Nobel Laureate, Professor Wole Soyinka has told President Muhammadu Buhari to speak out urgently, to stop the herdsmen crisis before it snowballed into a civil war.
In an interview with BBC Pidgin, Soyinka said the herdsmen crisis is already a war now “right on our door steps”.
He said it is expectedly triggering some kind of mobilisation and stressed the urgent need for resolution.
“If we continue to wait for the resolution to be centrally handled, we are all going to become, if not already, slaves in our land”, he said.
He said the situation is simply intolerable and unacceptable.
He said he has made Governor Dapo Abiodun to understand what was going on.
“We are here not just to live, but live in dignity. Right now our dignity is being rubbished”, he said.
Soyinka who lives in Abeokuta inside a forest said his own space has been violated by the herdsmen.
“My forest has been taken over. It’s been shrinking, shrinking. My normal hunting rounds have been shrinking, shrinking”.
He said he has been warned by his family not to venture into the forest again for any game hunting.
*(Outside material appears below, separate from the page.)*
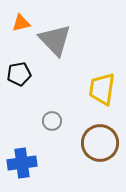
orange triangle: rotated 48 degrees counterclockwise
Soyinka said Buhari’s silence amid the atrocities committed by the herdsmen, meant he is complicit to their crimes.
He said Buhari should address the nation in very stern and ambiguous terms and admit openly being patron of the Cattle Rearers Association.
He asked him to admit being a cattle rearer himself and a rancher and that it is a business. And that he runs his business on business terms. That he does not do so by killing or raping people. By displacing or torturing, or occupying land that does not belong to him.
He urged the President to warn the cattle rearers to leave people’s land and order the army and other security agencies to back citizens’ efforts to flush them out.